Son solo cifras . Ella había aprendido a vivir con ellas. Muchas veces las estadísticas tienen un efecto analgésico: el problema está ahí, persiste, pero el dolor se difumina y desaparece.

Y el mayor problema es precisamente que la imagen distorsionada y parcial que tenemos de la enfermedad mental, el estigma, nos impide ayudar a quienes la sufren, porque no pueden hablar de ello. La enfermedad es un tema incómodo, algo de lo que no se habla y que se esconde. Ella no quería que la llamaran loca, así que se esforzaba por ser feliz, al menos por aparentarlo.

Nadie entendió por qué intentó suicidarse. Ella tampoco. Un día llegó a casa y reparó en las pastillas

Nadie entendió por qué intentó suicidarse. Ella misma tampoco. Simplemente un día llegó a casa, con dos cócteles de más, y reparó, sobre la mesilla de noche, en la caja de Trankimazín Retard que el doctor le había recetado para sus crisis de ansiedad. Sin pensarlo mucho, se tragó todas las pastillas.

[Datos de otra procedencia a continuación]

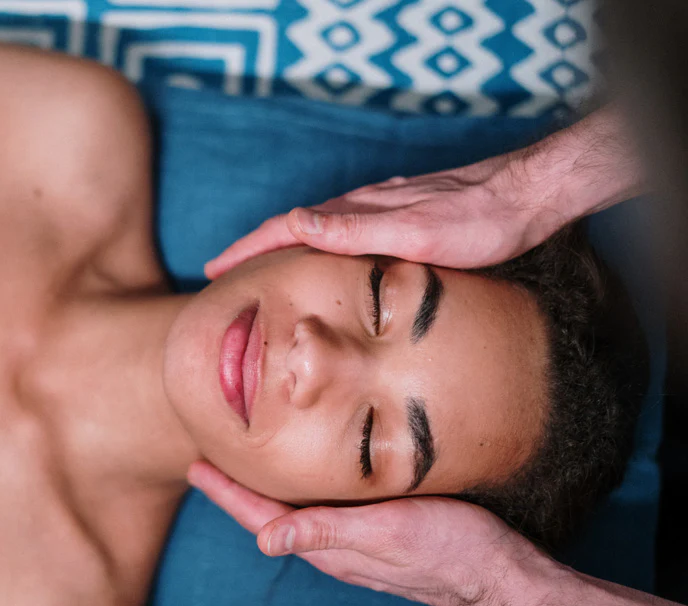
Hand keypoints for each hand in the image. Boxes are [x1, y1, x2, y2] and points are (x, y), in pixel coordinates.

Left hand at [187, 460, 550, 605]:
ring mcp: (358, 542)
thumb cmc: (451, 550)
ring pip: (299, 511)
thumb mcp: (387, 534)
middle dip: (238, 489)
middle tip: (209, 460)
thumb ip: (328, 532)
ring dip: (268, 489)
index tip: (196, 466)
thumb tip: (265, 541)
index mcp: (330, 546)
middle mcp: (337, 546)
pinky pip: (327, 509)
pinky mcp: (381, 532)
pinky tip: (311, 476)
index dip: (227, 492)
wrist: (504, 575)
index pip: (262, 517)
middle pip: (272, 514)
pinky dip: (305, 489)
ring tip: (246, 466)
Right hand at [205, 155, 553, 277]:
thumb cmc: (476, 221)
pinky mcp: (398, 218)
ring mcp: (379, 212)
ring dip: (281, 249)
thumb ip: (353, 229)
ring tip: (260, 271)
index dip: (245, 250)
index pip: (283, 229)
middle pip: (291, 229)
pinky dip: (316, 248)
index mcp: (356, 214)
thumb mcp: (414, 232)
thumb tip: (292, 224)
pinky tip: (323, 260)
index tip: (213, 270)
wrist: (526, 197)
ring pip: (315, 231)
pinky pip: (341, 234)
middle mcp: (362, 209)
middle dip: (253, 250)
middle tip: (223, 274)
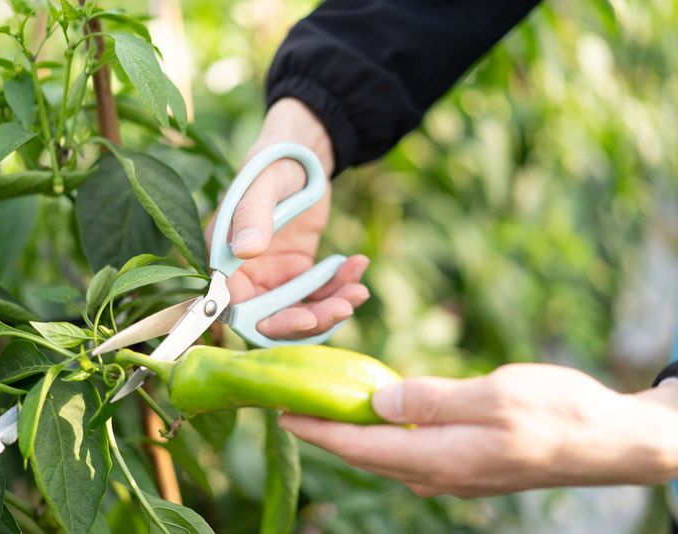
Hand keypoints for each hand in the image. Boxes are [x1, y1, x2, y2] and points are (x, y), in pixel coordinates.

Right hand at [205, 98, 368, 338]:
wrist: (302, 155)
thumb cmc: (273, 164)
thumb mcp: (262, 185)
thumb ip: (252, 215)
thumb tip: (246, 249)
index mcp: (224, 259)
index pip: (237, 308)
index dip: (268, 322)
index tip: (306, 319)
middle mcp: (245, 275)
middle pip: (272, 319)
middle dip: (310, 321)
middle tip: (344, 308)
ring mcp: (273, 277)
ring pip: (299, 312)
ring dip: (331, 308)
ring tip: (359, 291)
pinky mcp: (299, 273)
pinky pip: (319, 294)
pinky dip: (341, 286)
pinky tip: (357, 265)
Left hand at [280, 363, 677, 496]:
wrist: (609, 442)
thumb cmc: (559, 412)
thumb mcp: (493, 395)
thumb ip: (431, 399)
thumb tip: (376, 401)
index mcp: (441, 456)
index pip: (361, 448)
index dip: (318, 431)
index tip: (282, 413)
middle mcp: (440, 473)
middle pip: (367, 455)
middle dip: (326, 434)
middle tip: (292, 408)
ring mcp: (455, 474)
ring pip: (388, 457)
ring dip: (353, 436)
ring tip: (326, 411)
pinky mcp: (468, 466)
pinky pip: (411, 453)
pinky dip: (385, 436)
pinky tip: (380, 415)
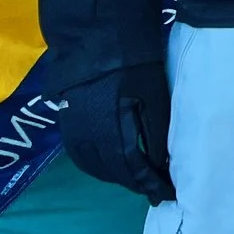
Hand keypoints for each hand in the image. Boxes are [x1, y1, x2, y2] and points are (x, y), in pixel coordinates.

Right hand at [58, 61, 174, 202]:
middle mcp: (88, 133)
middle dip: (134, 183)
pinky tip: (110, 166)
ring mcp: (73, 128)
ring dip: (114, 177)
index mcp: (112, 127)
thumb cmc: (135, 64)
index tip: (167, 194)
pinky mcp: (66, 122)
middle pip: (111, 170)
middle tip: (154, 192)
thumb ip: (155, 131)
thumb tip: (161, 164)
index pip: (132, 166)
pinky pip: (80, 154)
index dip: (150, 183)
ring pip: (92, 165)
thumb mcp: (154, 95)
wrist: (97, 39)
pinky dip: (96, 166)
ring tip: (136, 182)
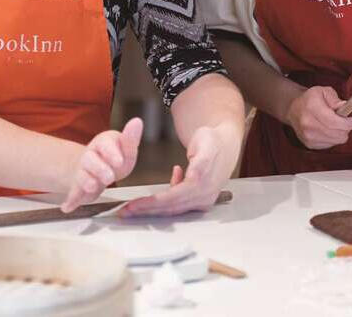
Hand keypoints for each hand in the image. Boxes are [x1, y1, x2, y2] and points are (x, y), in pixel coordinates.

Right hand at [60, 117, 142, 212]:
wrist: (98, 169)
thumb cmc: (115, 158)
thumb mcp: (127, 150)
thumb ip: (131, 139)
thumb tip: (137, 121)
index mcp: (104, 142)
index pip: (105, 144)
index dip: (111, 153)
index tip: (119, 161)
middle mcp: (91, 155)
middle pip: (90, 159)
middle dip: (99, 169)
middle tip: (110, 177)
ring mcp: (83, 171)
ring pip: (82, 175)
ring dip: (86, 182)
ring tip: (93, 187)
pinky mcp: (78, 186)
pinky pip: (74, 193)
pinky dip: (71, 200)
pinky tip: (67, 207)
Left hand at [118, 124, 237, 217]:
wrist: (226, 145)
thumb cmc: (212, 140)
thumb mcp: (205, 141)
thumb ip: (199, 159)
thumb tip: (191, 175)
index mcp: (202, 181)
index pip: (173, 197)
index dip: (152, 203)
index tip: (133, 205)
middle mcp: (204, 195)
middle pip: (171, 207)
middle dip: (147, 210)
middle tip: (125, 211)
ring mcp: (204, 200)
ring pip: (174, 209)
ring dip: (153, 209)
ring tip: (133, 208)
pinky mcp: (202, 201)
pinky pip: (180, 205)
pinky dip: (165, 202)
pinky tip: (157, 194)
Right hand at [286, 85, 351, 148]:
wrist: (293, 109)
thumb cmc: (311, 99)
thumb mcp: (323, 91)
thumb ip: (335, 98)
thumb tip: (344, 106)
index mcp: (311, 107)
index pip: (333, 121)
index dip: (348, 123)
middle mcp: (307, 123)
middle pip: (336, 133)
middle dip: (346, 127)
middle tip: (345, 120)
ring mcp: (307, 135)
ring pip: (335, 140)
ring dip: (340, 133)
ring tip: (335, 123)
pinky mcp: (309, 144)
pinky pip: (330, 145)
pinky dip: (333, 138)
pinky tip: (328, 129)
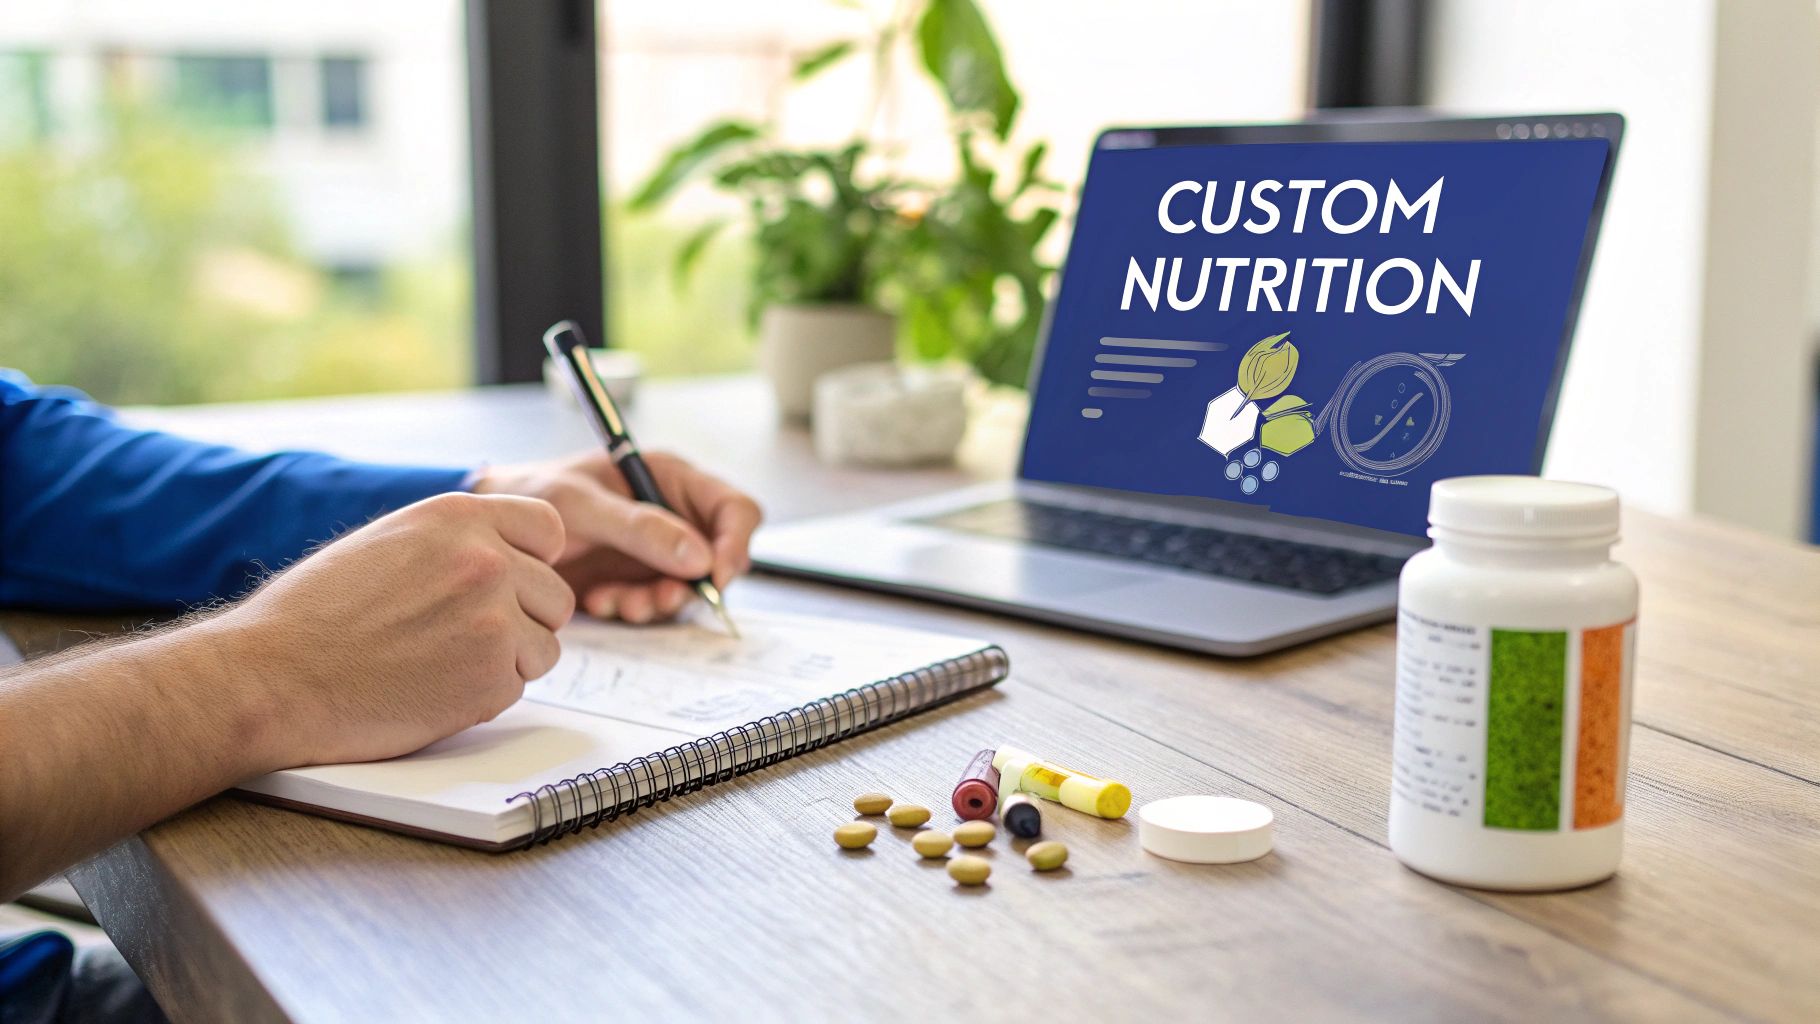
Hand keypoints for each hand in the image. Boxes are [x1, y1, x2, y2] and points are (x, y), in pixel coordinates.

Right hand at [211, 492, 573, 766]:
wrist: (273, 677)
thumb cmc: (315, 615)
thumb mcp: (390, 542)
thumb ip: (457, 542)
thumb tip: (511, 553)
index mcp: (459, 516)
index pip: (548, 528)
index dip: (533, 560)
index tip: (509, 581)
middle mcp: (486, 559)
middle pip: (555, 594)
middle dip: (523, 618)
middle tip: (463, 636)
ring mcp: (495, 619)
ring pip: (546, 645)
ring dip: (508, 660)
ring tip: (442, 661)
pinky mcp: (492, 678)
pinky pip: (519, 687)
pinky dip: (486, 696)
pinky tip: (432, 688)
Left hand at [472, 451, 762, 623]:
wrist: (493, 529)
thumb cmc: (532, 495)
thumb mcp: (582, 505)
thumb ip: (640, 527)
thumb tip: (700, 558)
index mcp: (668, 479)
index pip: (734, 510)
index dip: (735, 543)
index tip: (714, 575)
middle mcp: (672, 515)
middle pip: (718, 557)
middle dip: (691, 585)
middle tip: (657, 599)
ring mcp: (656, 552)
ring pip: (688, 589)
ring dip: (657, 603)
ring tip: (615, 602)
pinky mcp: (636, 580)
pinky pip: (655, 605)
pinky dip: (632, 609)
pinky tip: (598, 600)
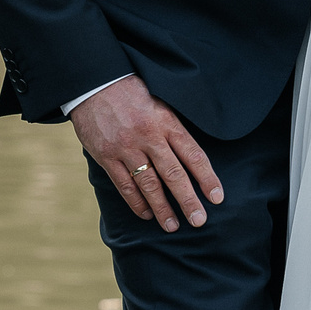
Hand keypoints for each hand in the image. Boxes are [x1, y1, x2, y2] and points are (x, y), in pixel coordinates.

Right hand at [69, 76, 223, 231]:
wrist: (93, 83)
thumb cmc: (131, 93)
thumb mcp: (160, 102)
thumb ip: (173, 129)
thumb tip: (193, 158)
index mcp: (166, 121)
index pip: (193, 155)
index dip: (207, 178)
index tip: (217, 198)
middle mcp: (148, 136)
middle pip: (173, 174)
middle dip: (188, 200)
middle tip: (199, 220)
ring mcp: (126, 147)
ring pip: (148, 184)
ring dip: (162, 208)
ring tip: (172, 225)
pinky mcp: (106, 156)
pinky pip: (124, 185)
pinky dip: (136, 202)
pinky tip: (146, 213)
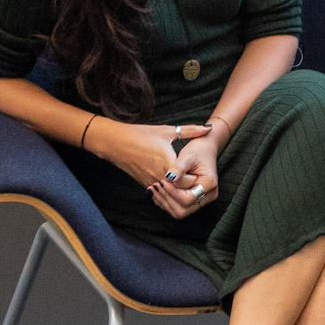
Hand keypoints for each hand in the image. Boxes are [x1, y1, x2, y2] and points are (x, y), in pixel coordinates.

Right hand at [91, 120, 209, 206]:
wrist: (115, 143)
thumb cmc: (141, 134)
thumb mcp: (167, 131)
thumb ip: (190, 130)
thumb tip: (208, 128)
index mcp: (167, 162)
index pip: (187, 181)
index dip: (195, 178)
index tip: (198, 170)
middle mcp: (159, 176)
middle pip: (181, 191)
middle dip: (190, 187)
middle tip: (196, 179)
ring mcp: (151, 182)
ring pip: (171, 196)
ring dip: (180, 192)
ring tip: (187, 184)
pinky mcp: (146, 186)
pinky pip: (161, 196)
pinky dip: (170, 194)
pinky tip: (176, 188)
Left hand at [160, 129, 223, 217]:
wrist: (204, 149)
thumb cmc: (197, 150)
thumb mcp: (188, 155)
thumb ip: (179, 167)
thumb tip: (169, 178)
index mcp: (209, 185)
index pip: (187, 199)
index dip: (172, 192)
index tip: (162, 181)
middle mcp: (208, 196)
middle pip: (183, 210)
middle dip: (167, 200)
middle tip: (156, 185)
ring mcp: (202, 200)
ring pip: (180, 212)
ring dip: (164, 202)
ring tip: (154, 188)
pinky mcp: (194, 200)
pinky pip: (178, 208)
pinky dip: (165, 202)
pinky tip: (157, 191)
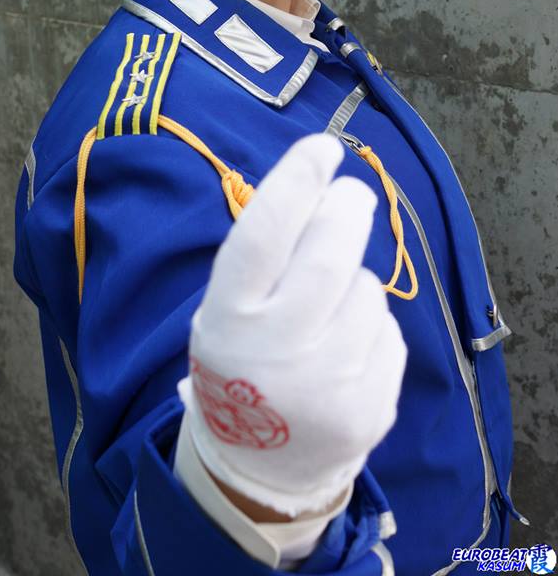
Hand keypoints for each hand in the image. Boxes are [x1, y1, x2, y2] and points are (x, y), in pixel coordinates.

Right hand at [177, 132, 406, 516]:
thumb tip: (322, 187)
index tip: (321, 147)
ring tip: (328, 307)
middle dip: (347, 210)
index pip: (262, 238)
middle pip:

Ya estaba harta de esconderse y de sentirse avergonzada. Había vivido con el pasado a cuestas, arrastrando su peso como una bola, luchando contra su influencia cada día, tenazmente, intentando convertirse en un ser de piel dura, tratando de no borrarse.

Cuando salió del hospital descubrió que estar deprimida era una forma de estar. Y que una fiera herida sigue siendo una fiera. Y descubrió que podía alzarse en carne viva aunque fuera magullada y envuelta en sus rencores no superados y en sus miedos a flor de piel, y en su rabia. Y decidió seguir adelante aunque fuera en llaga viva.

Y ese día, a la salida del hospital, se hizo un selfi con el pelo fosco y la cara lavada, y con unas ojeras místicas y opacas que parecían dos pozos de ceniza. «Esta soy yo», escribió. Y decidió que ni siquiera iba a chequear los comentarios.

Ese día marcó el inicio de su recuperación.